The external CTO's job is to push the team toward provider abstraction from day one. Not because you should constantly switch, but because the ability to switch is what gives you negotiating leverage and runway protection. Concretely:

All model calls go through one internal interface, not directly to a vendor SDK.
Costs are tracked per feature, not per company. You should know which feature breaks if a price doubles.
At least one open-weights fallback is implemented and tested for the highest-volume path, even if you do not use it day-to-day.

This is unglamorous infrastructure work. It is the difference between surviving a vendor price change and not.

Evaluation: if you cannot measure, you cannot improve

A pre-seed AI startup with no eval framework is flying blind. The product feels right when the founder uses it. It might be wrong half the time for real users and the team has no way to know. The first version of the product ships, customers complain, and the team has no instrumentation to find the failure mode.

The external CTO's job in the first 30 days is to insist on a basic eval framework. It does not need to be sophisticated:

50 to 100 representative inputs covering the main use cases and the failure modes you have heard about.
An automated pass that grades outputs against expected behavior (LLM-as-judge is fine for a first pass).
A weekly run that produces a single number the team can watch trend up or down.

Once this exists, every change is testable. Without it, every change is hope. The startups that get this right outpace ones that do not within a few months.
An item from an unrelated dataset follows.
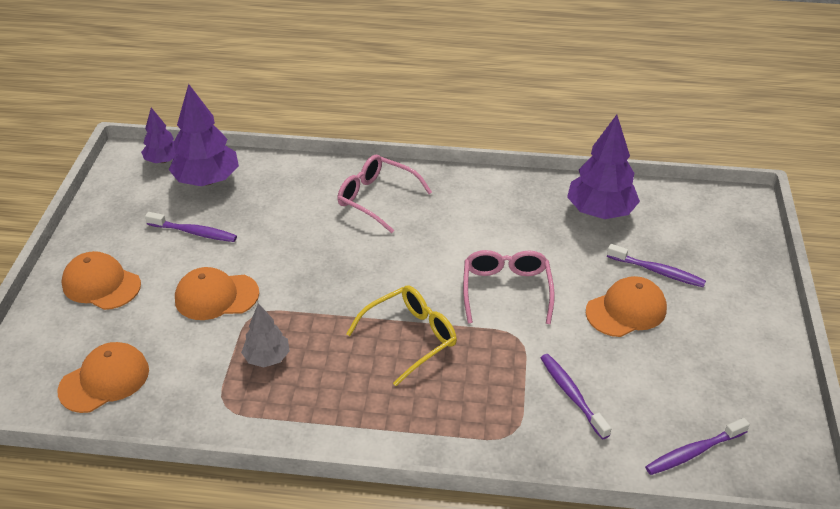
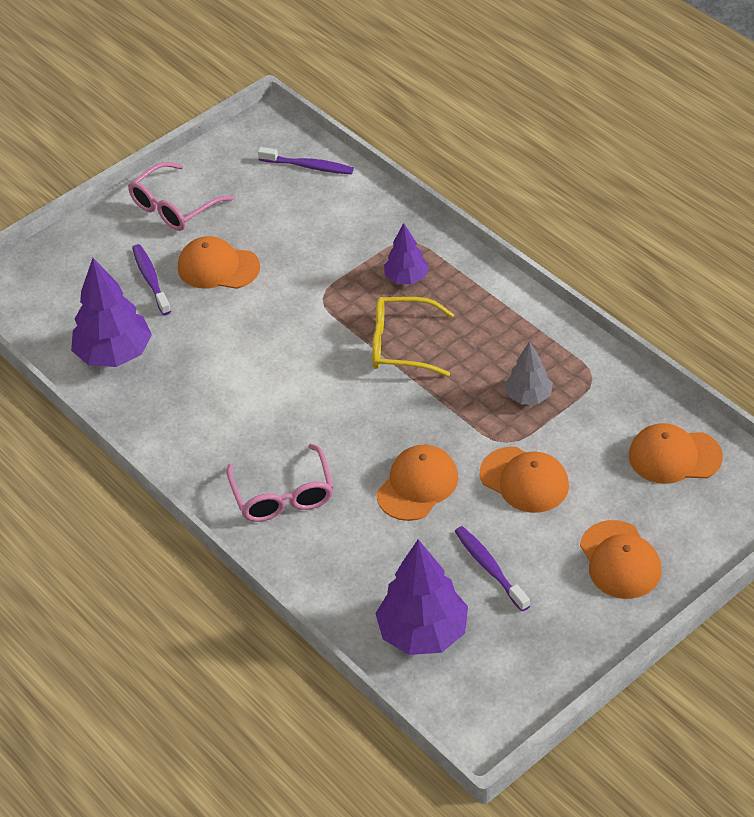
camera: 135 degrees left, 5 degrees up
(163, 160) = (446, 698): purple tree -> purple tree (406, 278)
(292, 251) = (417, 485): none -> orange cap
(506, 290) = (283, 336): pink glasses -> pink glasses (174, 207)
(572, 395) = (337, 239): purple toothbrush -> none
Agent architecture: the choices you cannot reverse

By 2026, most AI products have agentic components — multi-step workflows that combine model calls with code execution, tool use, and external API calls. The architectural decisions here are unusually sticky.

Specifically, three decisions that are hard to unwind:

State location. Do agent runs hold state in-memory, in a database, or in a queue? Mixing these is a long-term pain.
Failure mode contract. What happens when an agent step fails partway through? "It retries silently" looks fine until production traffic, and then becomes the bug you cannot reproduce.
Observability. What gets logged, with what privacy properties, and how long is it kept. Decisions you defer here lead to compliance scrambles in year two.

A good external CTO will surface these decisions explicitly and force the team to make them deliberately, not by drift.

What does not need to be different

A lot does not change. The hiring rubric still matters. The deploy pipeline still needs to be solid. The incident response still has to be written down. These items are not AI-specific; the playbook for them is the same as any SaaS startup.

The right hire at pre-seed AI

The external CTO who fits a pre-seed AI startup has shipped at least one production AI product end-to-end, has war stories about cost and reliability, and treats vendor neutrality, evaluation, and agent architecture as non-optional items in the first 60 days. The CTO who treats AI as a feature on top of a normal SaaS roadmap is probably the wrong fit. Ask in the first interview: how would you spend the first month addressing vendor risk and eval? The answer will tell you everything.